- Text section -

Something like this.
library(zoo)
x <- zoo(1:20, Sys.Date() + 1:20)
x[c(2:4, 6:10, 13:18)] <- NA
x
2014-09-20 2014-09-21 2014-09-22 2014-09-23 2014-09-24 2014-09-25 2014-09-26
1 NA NA NA 5 NA NA
2014-09-27 2014-09-28 2014-09-29 2014-09-30 2014-10-01 2014-10-02 2014-10-03
NA NA NA 11 12 NA NA
2014-10-04 2014-10-05 2014-10-06 2014-10-07 2014-10-08 2014-10-09
NA NA NA NA 19 20
Desired output, will be something with variable n = 3 is
2014-09-20 2014-09-21 2014-09-22 2014-09-23 2014-09-24 2014-09-25 2014-09-26
1 1 1 1 5 5 5
2014-09-27 2014-09-28 2014-09-29 2014-09-30 2014-10-01 2014-10-02 2014-10-03
5 NA NA 11 12 12 12
2014-10-04 2014-10-05 2014-10-06 2014-10-07 2014-10-08 2014-10-09
12 NA NA NA 19 20
I have tried lot of combination with na.locf(x, maxgap = 3) etc without much success. I can create a loop to get the desired output, I was wondering whether there is vectorized way of achieving this.
fillInTheBlanks <- function(v, n=3) {
result <- v
counter0 <- 1
for(i in 2:length(v)) {
value <- v[i]
if (is.na(value)) {
if (counter0 > n) {
result[i] <- v[i]
} else {
result[i] <- result[i-1]
counter0 <- counter0 + 1
} }
else {
result[i] <- v[i]
counter0 <- 1
}
}
return(result)
}
Thanks

Here's another way:
l <- cumsum(! is.na(x))

- Data supplied -

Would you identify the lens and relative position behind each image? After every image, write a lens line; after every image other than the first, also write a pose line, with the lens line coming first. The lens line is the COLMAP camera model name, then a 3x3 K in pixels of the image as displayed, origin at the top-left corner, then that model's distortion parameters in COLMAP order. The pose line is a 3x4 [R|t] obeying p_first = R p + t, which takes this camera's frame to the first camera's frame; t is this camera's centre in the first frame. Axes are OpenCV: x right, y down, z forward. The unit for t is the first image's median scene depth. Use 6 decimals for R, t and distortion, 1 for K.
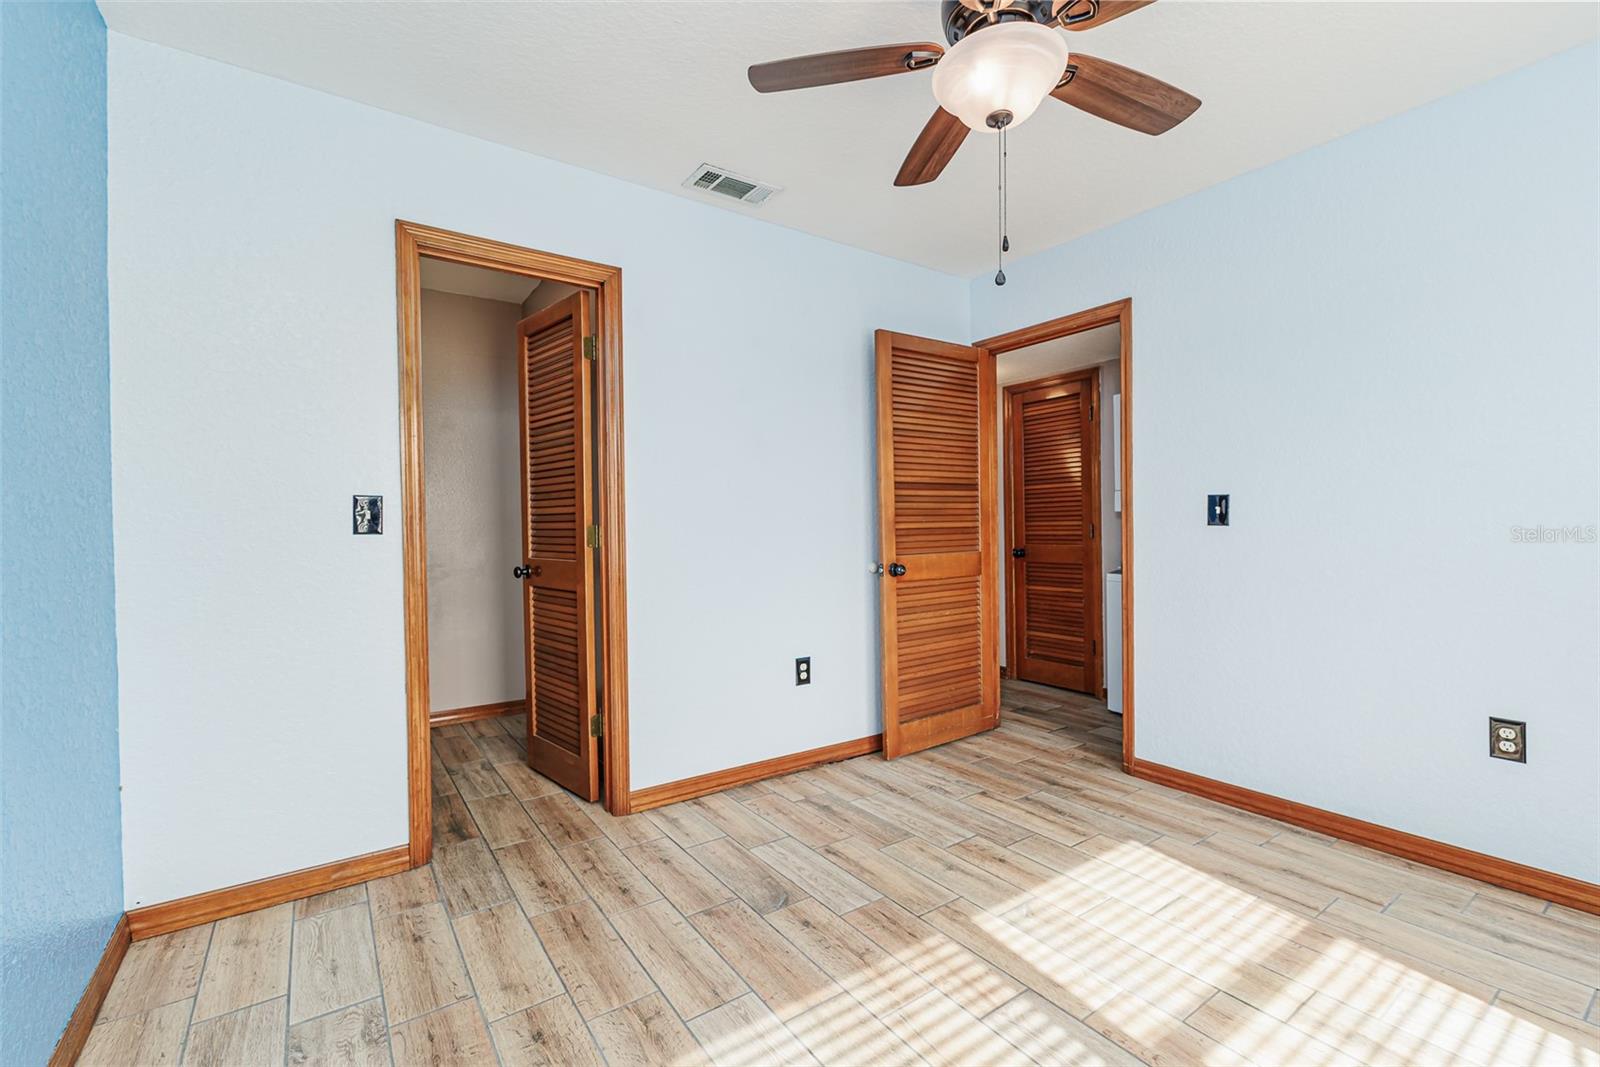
lens RADIAL K [[690.2, 0, 799.0], [0, 690.2, 530.4], [0, 0, 1]] dist [0.011580, -0.003392]
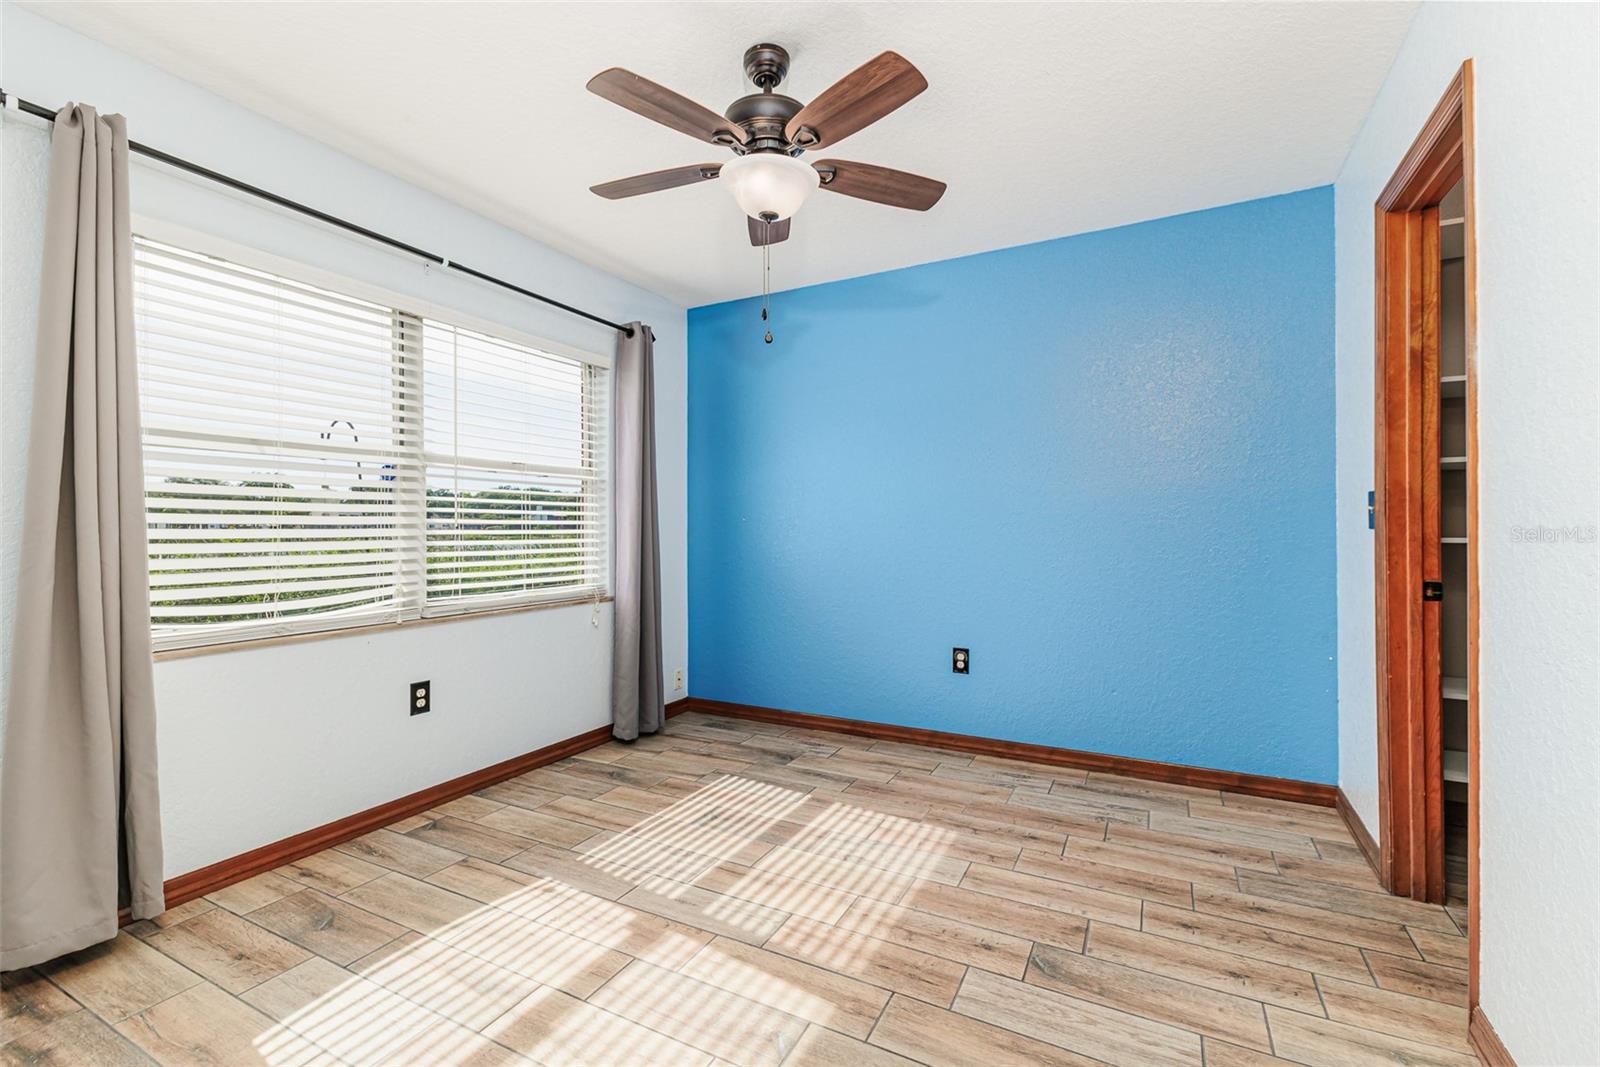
lens RADIAL K [[690.2, 0, 802.7], [0, 690.2, 530.2], [0, 0, 1]] dist [0.011580, -0.003392]
pose [[-0.886252, 0.017646, -0.462867, 0.707228], [0.013275, 0.999831, 0.012699, -0.015642], [0.463013, 0.005110, -0.886337, 1.844812]]
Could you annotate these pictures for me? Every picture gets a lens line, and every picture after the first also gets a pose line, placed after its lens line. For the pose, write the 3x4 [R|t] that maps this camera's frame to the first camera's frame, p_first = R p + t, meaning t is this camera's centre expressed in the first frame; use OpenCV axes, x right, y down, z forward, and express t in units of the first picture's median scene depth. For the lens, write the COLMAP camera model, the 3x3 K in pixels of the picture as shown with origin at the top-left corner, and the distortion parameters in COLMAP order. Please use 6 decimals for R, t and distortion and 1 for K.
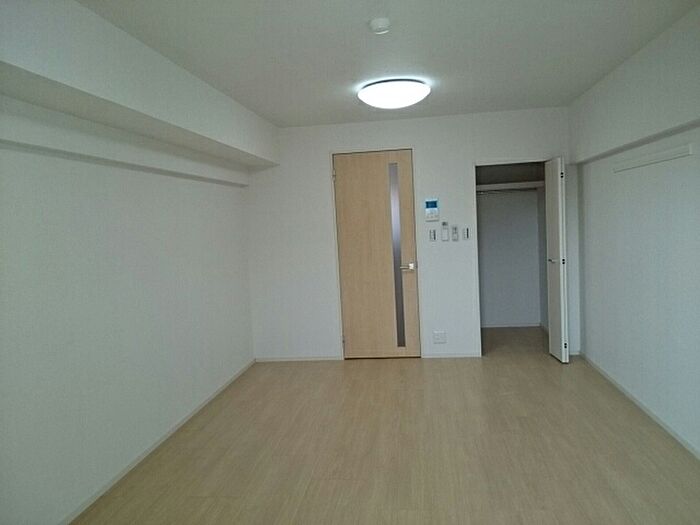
lens RADIAL K [[554.7, 0, 350.0], [0, 554.7, 262.5], [0, 0, 1]] dist [0.078304, -0.141279]
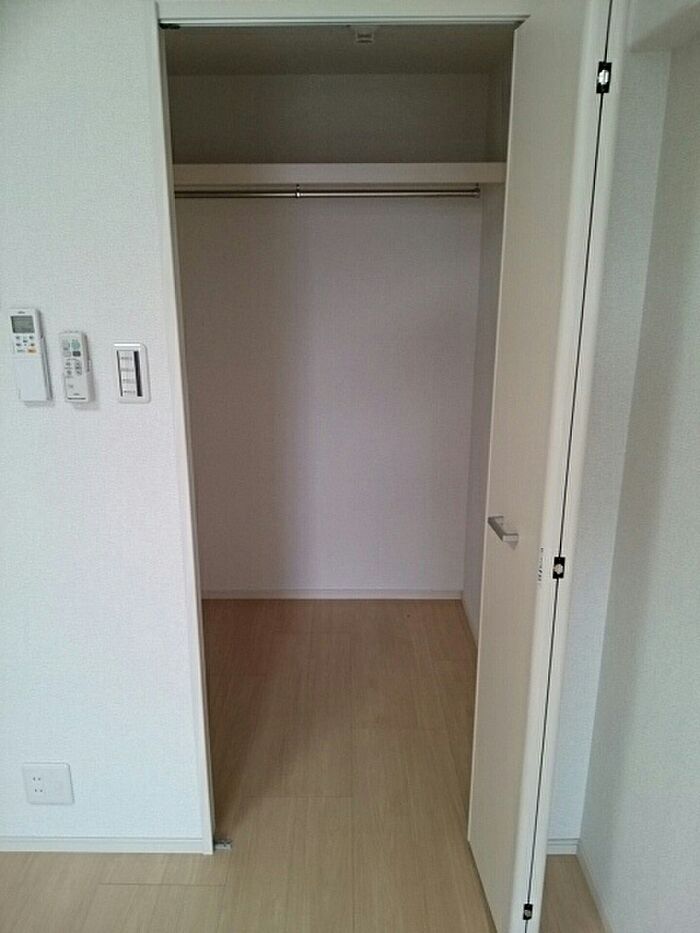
lens RADIAL K [[739.4, 0, 350.0], [0, 739.4, 466.5], [0, 0, 1]] dist [0.078304, -0.141279]
pose [[0.990323, 0.013848, 0.138088, 0.251440], [-0.042086, 0.978120, 0.203738, -0.078963], [-0.132245, -0.207578, 0.969238, 0.703521]]
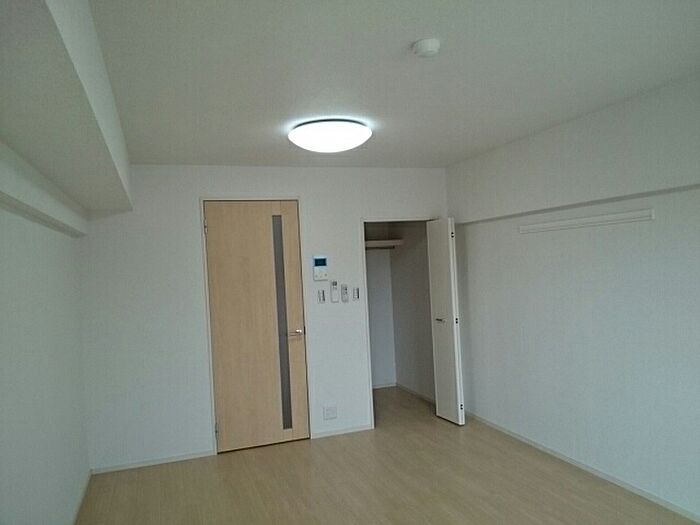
lens RADIAL K [[554.7, 0, 350.0], [0, 554.7, 262.5], [0, 0, 1]] dist [0.078304, -0.141279]
pose [[0.895199, 0.007500, 0.445603, -0.210425], [0.037466, 0.995053, -0.092015, -0.019282], [-0.444088, 0.099066, 0.890489, 0.178425]]
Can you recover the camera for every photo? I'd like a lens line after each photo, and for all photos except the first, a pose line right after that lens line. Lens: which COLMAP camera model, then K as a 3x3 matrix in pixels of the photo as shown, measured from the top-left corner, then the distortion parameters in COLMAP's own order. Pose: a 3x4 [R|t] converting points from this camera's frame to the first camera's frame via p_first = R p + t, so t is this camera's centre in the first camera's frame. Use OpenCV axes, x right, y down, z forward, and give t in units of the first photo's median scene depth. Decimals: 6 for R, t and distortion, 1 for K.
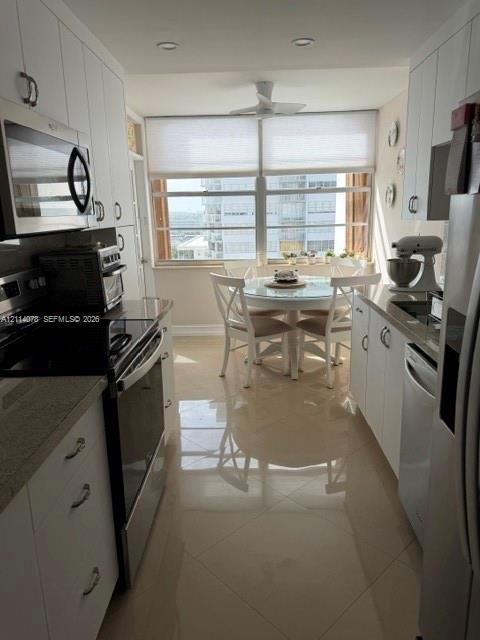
lens RADIAL K [[446.9, 0, 239.6], [0, 446.9, 322.1], [0, 0, 1]] dist [0.016947, -0.031942]
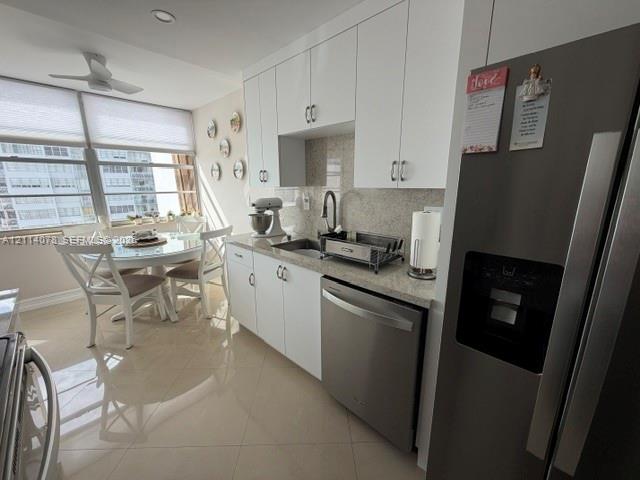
lens RADIAL K [[252.3, 0, 321.6], [0, 252.3, 240.0], [0, 0, 1]] dist [-0.006973, -0.000107]
pose [[0.660709, -0.138938, 0.737672, -0.074019], [0.163752, 0.985731, 0.038992, -0.042325], [-0.732563, 0.095033, 0.674032, 0.233802]]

- Tasks to complete -
A – Using the text on filling NA values in R, decide whether each statement agrees with it. (i) The poster got the desired output with na.locf(x, maxgap = 3). (ii) The desired output is for n = 3. (iii) The poster asks whether the result can be reached without a loop, in a vectorized way. For each, answer yes or no and quote the deciding words.
B – List every date that still shows NA in the desired output in the text on filling NA values in R.
C – Pick up the text on filling NA values in R after its last line.

- Answer list -
A –
(i) No: "I have tried lot of combination with na.locf(x, maxgap = 3) etc without much success."
(ii) Yes: "Desired output, will be something with variable n = 3 is"
(iii) Yes: "I was wondering whether there is vectorized way of achieving this."

B –
2014-09-28
2014-09-29
2014-10-05
2014-10-06
2014-10-07

C –
c(NA, x[! is.na(x)])[replace(l, ave(l, l, FUN=seq_along) > 4, 0) + 1]
# [1] 1 1 1 1 5 5 5 5 NA NA 11 12 12 12 12 NA NA NA 19 20
edit: my previous answer required that x have no duplicates. The current answer does not.
benchmarks
x <- rep(x, length.out=1e4)
plourde <- function(x) {
l <- cumsum(! is.na(x))
c(NA, x[! is.na(x)])[replace(l, ave(l, l, FUN=seq_along) > 4, 0) + 1]
}
agstudy <- function(x) {
unlist(sapply(split(coredata(x),cumsum(!is.na(x))),
function(sx){
if(length(sx)>3)
sx[2:4] <- rep(sx[1],3)
else sx <- rep(sx[1],length(sx))
sx
}))
}
microbenchmark(plourde(x), agstudy(x))
# Unit: milliseconds
# expr min lq median uq max neval
# plourde(x) 5.30 5.591 6.409 6.774 57.13 100
# agstudy(x) 16.04 16.249 16.454 17.516 20.64 100

And another idea that, unless I've missed something, seems valid:
na_locf_until = function(x, n = 3)
{
wnn = which(!is.na(x))
inds = sort(c(wnn, (wnn + n+1)[which((wnn + n+1) < c(wnn[-1], length(x)))]))
c(rep(NA, wnn[1] - 1),
as.vector(x)[rep(inds, c(diff(inds), length(x) - inds[length(inds)] + 1))])
}
na_locf_until(x)
#[1] 1 1 1 1 5 5 5 5 NA NA 11 12 12 12 12 NA NA NA 19 20

Without using na.locf, but the idea is to split your xts by group of non missing values, then for each group replacing only the 3 first values (after the non misssing one) with the first value. It is a loop , but since it is only applied on group , it should be faster than a simple loop over all the values.
zz <-
unlist(sapply(split(coredata(x),cumsum(!is.na(x))),
function(sx){
if(length(sx)>3)
sx[2:4] <- rep(sx[1],3)
else sx <- rep(sx[1],length(sx))
sx
}))
## create the zoo object since , the latter algorithm is applied only to the values
zoo(zz,index(x))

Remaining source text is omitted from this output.